Sweden’s AP4 has reported strong returns in the first half of this year — 13% after costs compared to 3.8% this time in 2018 — with the head of the Stockholm-based fund warning that these were a clear sign of continuing market volatility.
Niklas Ekvall, chief executive of the national pension buffer fund, also repeated criticism of the latest batch of government-proposed changes to the investment rules for AP4 and the other three main AP buffer funds, saying a new set of rules to give the funds enough flexibility was now urgently needed.
The 13% return was AP4’s highest return for a single first half-year since the start of the new pension system in 2001.
Ekvall said the extent of the first half return was very gratifying. “But it illustrates perhaps above all the volatile market environment that we currently find ourselves in, and the fact that evaluation of a pension fund must be done over a long period of time in order to be meaningful,” he said in the fund’s interim results statement.
AP4’s total assets rose to SEK391.4bn (€37.1bn) at the end of June.
The latest step in the ongoing reform of the state pension buffer funds’ investment rules was a bill published in May with the stated intention of increasing the funds’ cost efficiency and return potential and giving them the same set of options open to similar investors regarding long-term illiquid assets, while also increasing sustainability.
In the ensuing consultation the bill has been criticised by AP1-4 and other stakeholders as being too limited.

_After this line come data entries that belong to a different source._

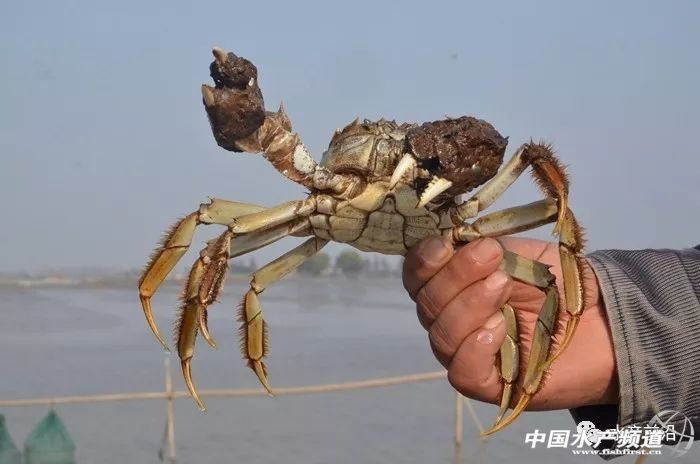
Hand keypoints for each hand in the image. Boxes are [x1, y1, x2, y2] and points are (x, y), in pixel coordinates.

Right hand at [402, 236, 617, 409]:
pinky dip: (475, 347)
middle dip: (456, 276)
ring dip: (469, 306)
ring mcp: (466, 354)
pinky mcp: (489, 385)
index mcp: (450, 286)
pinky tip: (499, 327)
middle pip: (426, 305)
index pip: (417, 277)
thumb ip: (480, 247)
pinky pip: (462, 372)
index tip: (447, 242)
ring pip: (441, 337)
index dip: (423, 261)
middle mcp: (450, 320)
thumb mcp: (517, 252)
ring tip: (504, 286)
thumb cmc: (556, 280)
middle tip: (493, 256)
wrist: (603, 315)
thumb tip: (450, 240)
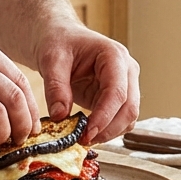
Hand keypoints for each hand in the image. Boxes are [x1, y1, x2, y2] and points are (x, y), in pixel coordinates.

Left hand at [37, 25, 139, 144]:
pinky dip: (107, 130)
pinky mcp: (118, 97)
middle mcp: (126, 71)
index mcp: (114, 56)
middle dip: (108, 129)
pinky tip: (87, 133)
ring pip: (128, 118)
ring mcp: (126, 85)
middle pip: (129, 108)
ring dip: (109, 132)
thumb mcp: (51, 60)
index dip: (105, 116)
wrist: (60, 38)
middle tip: (83, 141)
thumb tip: (59, 116)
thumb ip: (55, 87)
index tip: (88, 134)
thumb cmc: (59, 42)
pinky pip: (120, 120)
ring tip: (83, 139)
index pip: (117, 92)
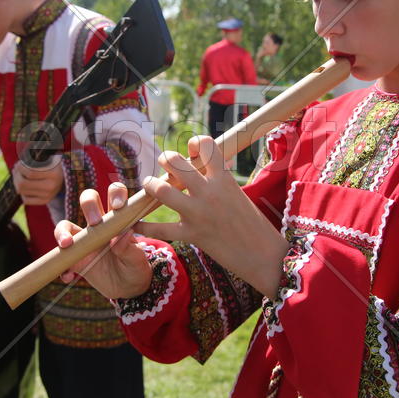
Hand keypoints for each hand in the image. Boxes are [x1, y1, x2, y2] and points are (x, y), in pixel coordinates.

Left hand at [13, 157, 63, 204]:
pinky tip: (25, 186)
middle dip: (16, 175)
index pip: (30, 173)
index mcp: (53, 174)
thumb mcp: (47, 157)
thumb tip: (19, 164)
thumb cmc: (53, 164)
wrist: (65, 176)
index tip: (19, 163)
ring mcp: (48, 196)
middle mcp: (51, 187)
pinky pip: (26, 200)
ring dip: (17, 182)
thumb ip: (35, 159)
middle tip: (16, 169)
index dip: (20, 167)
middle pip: (23, 183)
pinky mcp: (44, 201)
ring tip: (19, 175)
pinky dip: (22, 193)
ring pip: (22, 191)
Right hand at [55, 183, 151, 298]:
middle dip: (89, 205)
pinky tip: (69, 276)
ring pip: (66, 225)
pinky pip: (62, 257)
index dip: (115, 193)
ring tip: (66, 245)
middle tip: (95, 223)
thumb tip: (123, 234)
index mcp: (118, 220)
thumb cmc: (135, 268)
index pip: (115, 195)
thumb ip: (129, 249)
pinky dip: (62, 266)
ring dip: (62, 232)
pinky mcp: (75, 258)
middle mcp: (99, 225)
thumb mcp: (136, 261)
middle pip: (89, 200)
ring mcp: (85, 240)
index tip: (118, 206)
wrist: (128, 289)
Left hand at [138, 136, 287, 296]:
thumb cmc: (253, 224)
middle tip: (165, 164)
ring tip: (150, 184)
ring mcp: (199, 213)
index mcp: (224, 179)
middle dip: (166, 159)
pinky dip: (144, 228)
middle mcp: (209, 192)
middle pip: (176, 163)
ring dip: (151, 185)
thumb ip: (219, 180)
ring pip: (162, 190)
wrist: (264, 255)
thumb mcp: (237, 194)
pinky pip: (160, 229)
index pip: (206, 146)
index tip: (192, 149)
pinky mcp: (193, 235)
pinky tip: (135, 225)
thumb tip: (203, 165)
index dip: (196, 142)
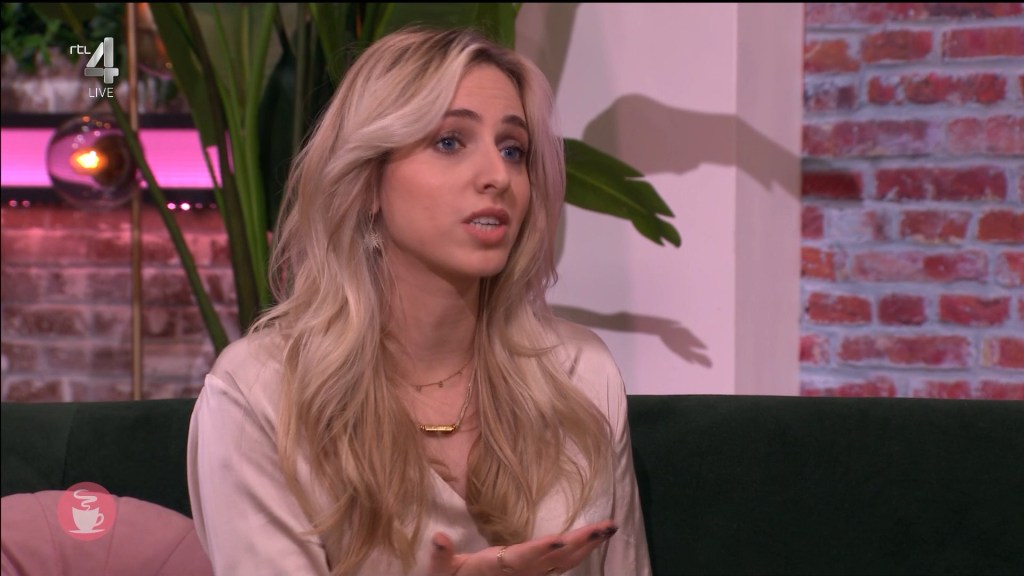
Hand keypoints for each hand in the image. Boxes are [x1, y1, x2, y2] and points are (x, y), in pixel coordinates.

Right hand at [427, 519, 617, 575]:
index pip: (524, 558)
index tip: (561, 540)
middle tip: (609, 525)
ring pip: (564, 564)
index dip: (542, 550)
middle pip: (557, 558)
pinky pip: (560, 568)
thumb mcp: (439, 572)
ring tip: (608, 530)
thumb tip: (438, 537)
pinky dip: (578, 556)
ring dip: (587, 546)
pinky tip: (590, 544)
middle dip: (582, 541)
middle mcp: (520, 574)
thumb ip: (440, 557)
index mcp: (498, 568)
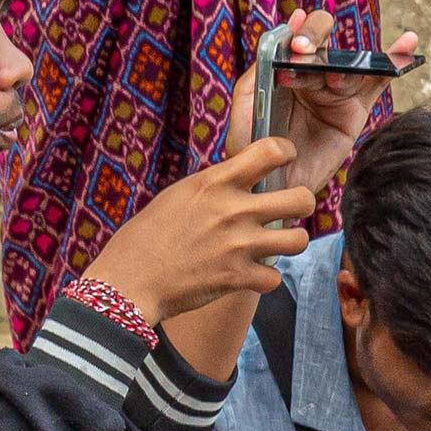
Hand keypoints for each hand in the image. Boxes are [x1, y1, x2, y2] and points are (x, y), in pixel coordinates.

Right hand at [82, 139, 314, 324]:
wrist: (129, 280)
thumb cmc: (146, 237)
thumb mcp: (179, 195)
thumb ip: (214, 186)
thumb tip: (240, 179)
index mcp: (215, 182)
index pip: (273, 150)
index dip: (286, 153)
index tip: (283, 160)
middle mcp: (233, 211)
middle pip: (302, 198)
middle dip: (301, 204)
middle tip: (288, 210)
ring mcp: (239, 246)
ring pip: (298, 240)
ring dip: (289, 243)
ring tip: (274, 245)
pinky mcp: (237, 278)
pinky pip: (274, 278)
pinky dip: (264, 279)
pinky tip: (250, 275)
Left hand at [224, 12, 417, 196]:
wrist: (270, 186)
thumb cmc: (252, 146)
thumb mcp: (247, 101)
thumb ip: (260, 66)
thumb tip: (284, 30)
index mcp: (284, 68)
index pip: (298, 38)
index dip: (300, 34)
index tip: (296, 46)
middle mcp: (311, 76)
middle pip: (324, 43)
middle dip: (317, 42)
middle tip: (306, 54)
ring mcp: (335, 93)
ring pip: (347, 65)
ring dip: (342, 67)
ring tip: (332, 81)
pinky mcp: (354, 112)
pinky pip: (377, 83)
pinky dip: (394, 61)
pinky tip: (408, 41)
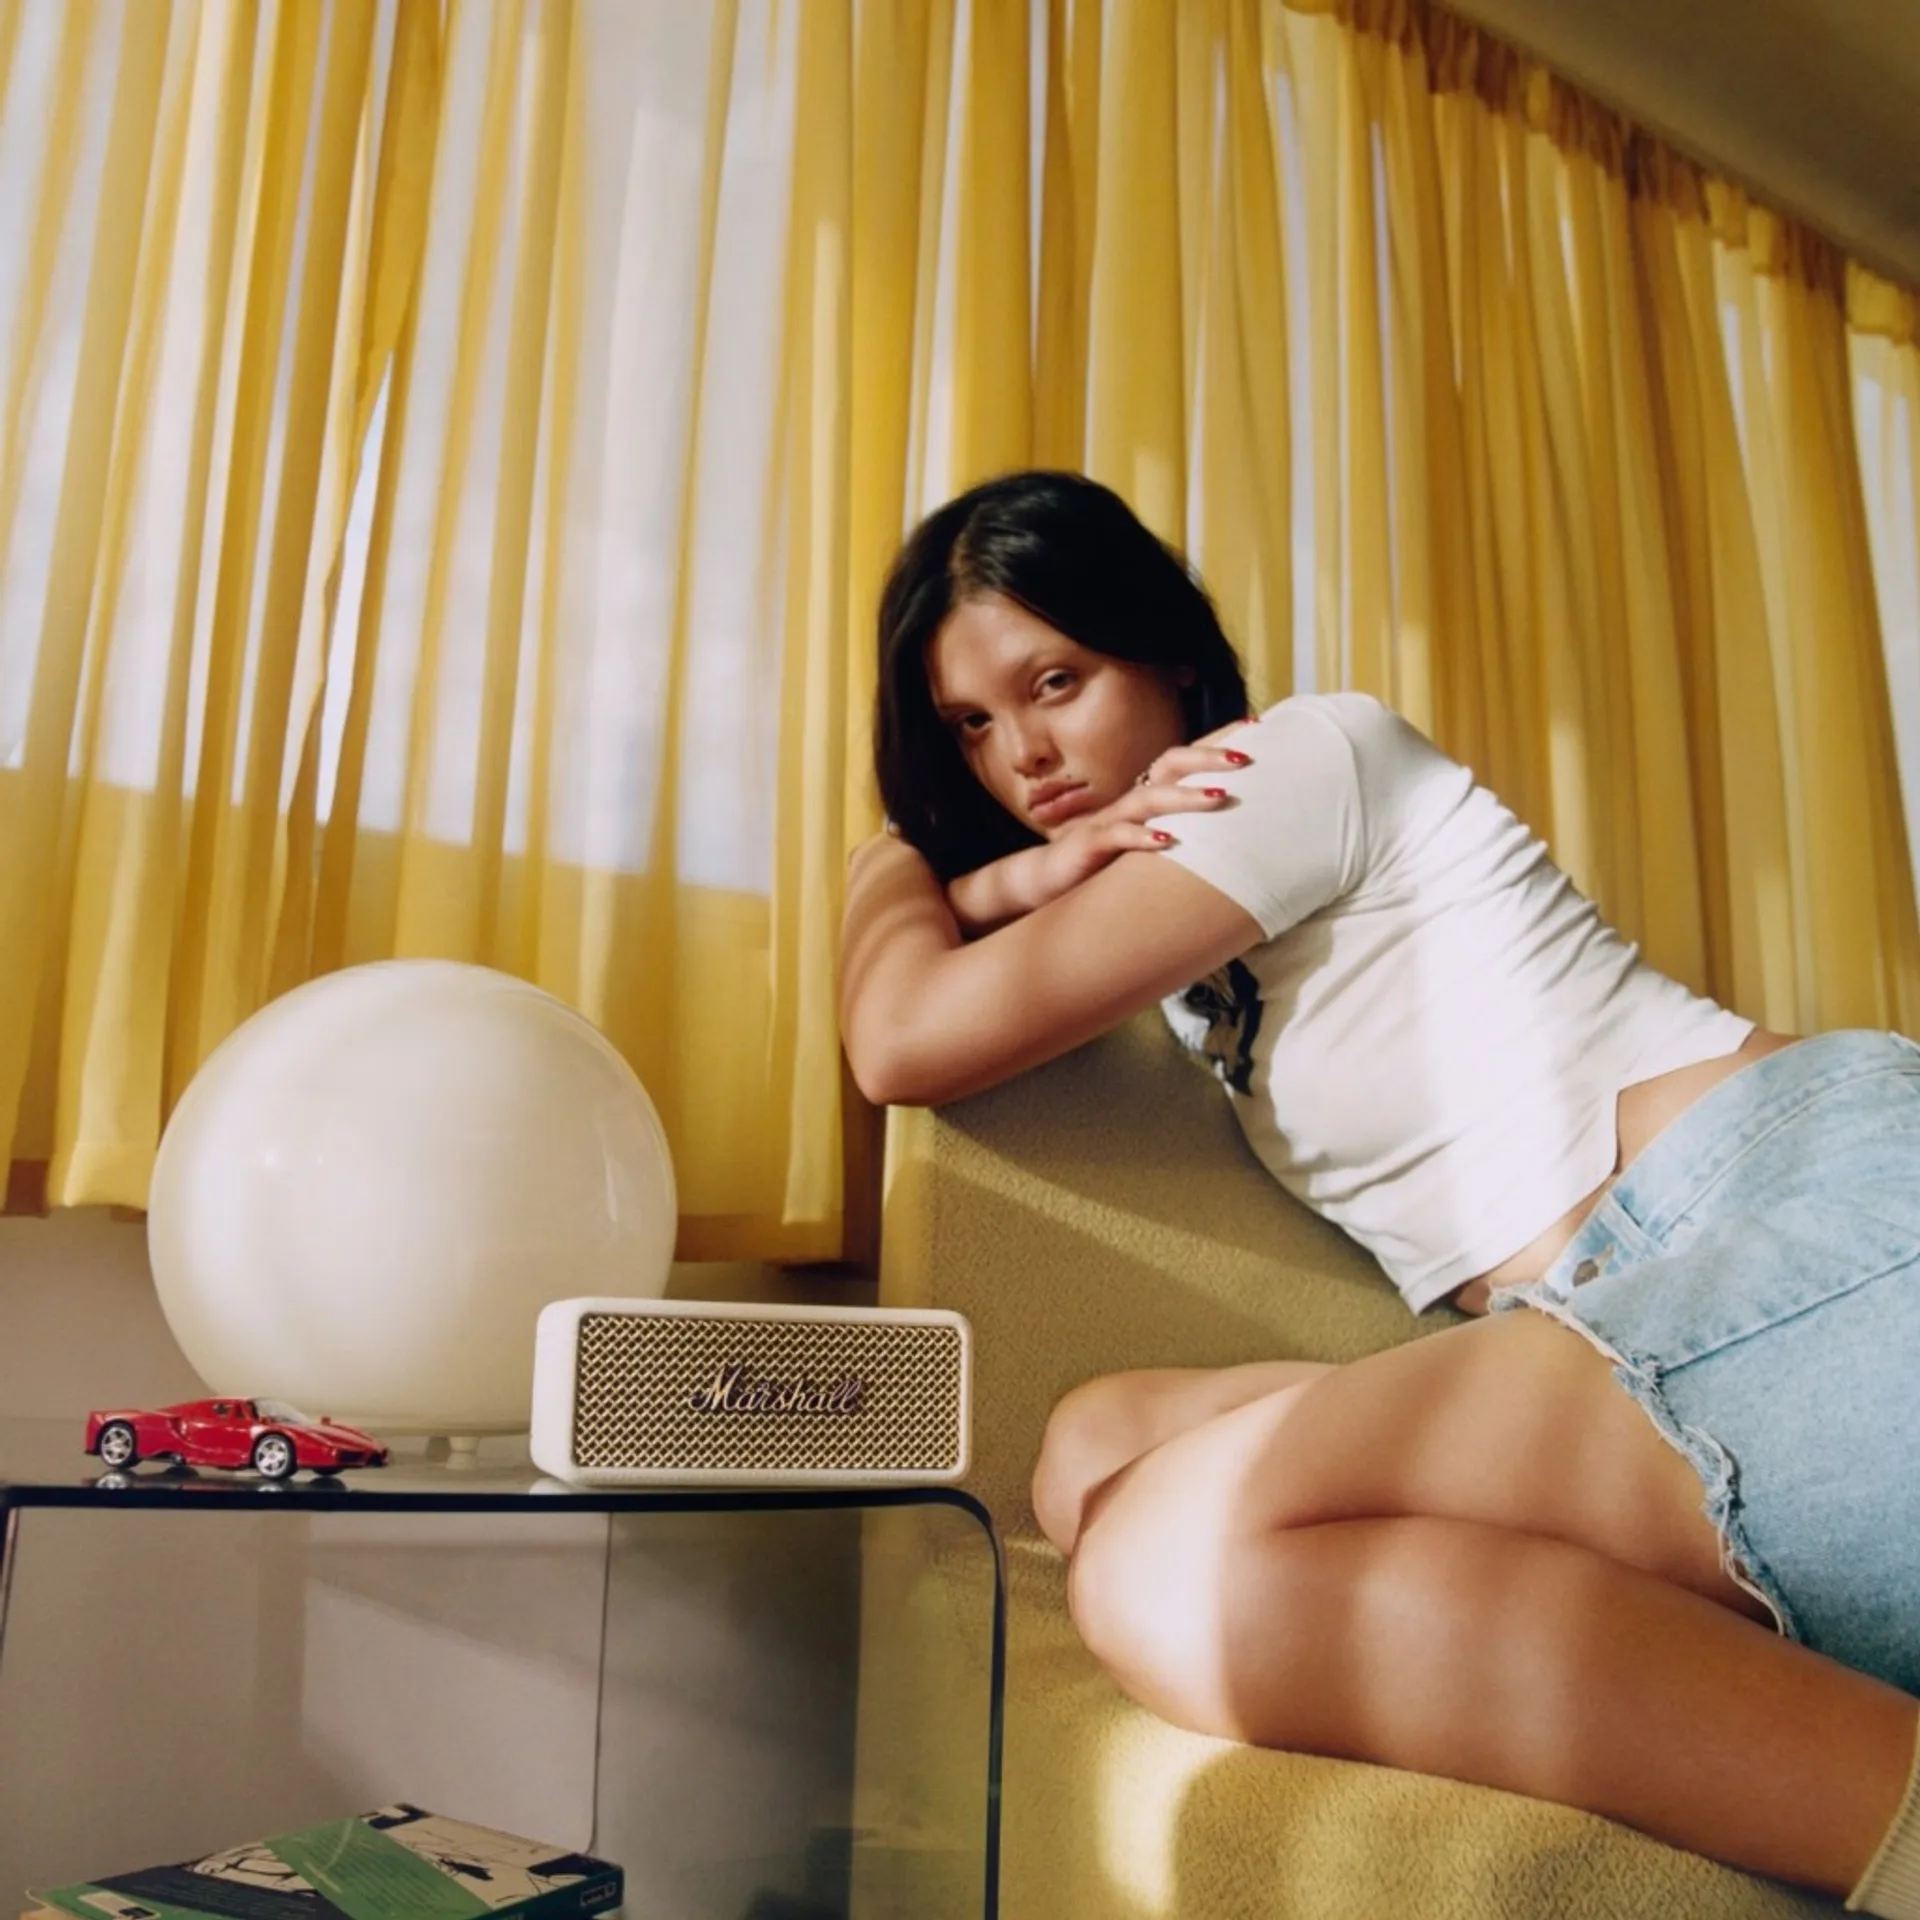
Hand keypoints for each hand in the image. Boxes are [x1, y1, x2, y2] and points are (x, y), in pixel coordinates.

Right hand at [946, 738, 1252, 933]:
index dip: (1216, 740)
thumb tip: (1232, 823)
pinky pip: (1117, 836)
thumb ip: (1182, 828)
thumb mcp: (1149, 841)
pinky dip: (1142, 837)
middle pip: (1170, 764)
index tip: (1255, 725)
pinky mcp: (1090, 845)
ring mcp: (1109, 820)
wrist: (1047, 881)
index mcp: (1146, 795)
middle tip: (1246, 757)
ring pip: (1150, 798)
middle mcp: (1130, 799)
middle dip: (1208, 757)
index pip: (1185, 758)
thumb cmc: (1106, 862)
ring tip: (1220, 797)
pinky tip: (1167, 841)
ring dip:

In AP4’s results statement, Ekvall said: “In its response [to the consultation], AP4 points out that the memorandum’s proposals do not go far enough to achieve the previous statement about the legislative change, and that it is urgent to now create a set of rules that give the AP Funds sufficient flexibility to be able to operate in a rapidly changing financial market for many years into the future.”
He added that the proposals, despite their intentions, did not provide the funds with similar conditions in comparison to comparable institutional investors.
AP4 reported a SEK45.2bn return between January and June, with the portfolio’s active return exceeding its benchmark by 1.7 percentage points — corresponding to a profit contribution of SEK5.8bn, it said.
The fund paid SEK3bn to the state pension system in the period, and total costs amounted to 0.1% of average assets under management, it said.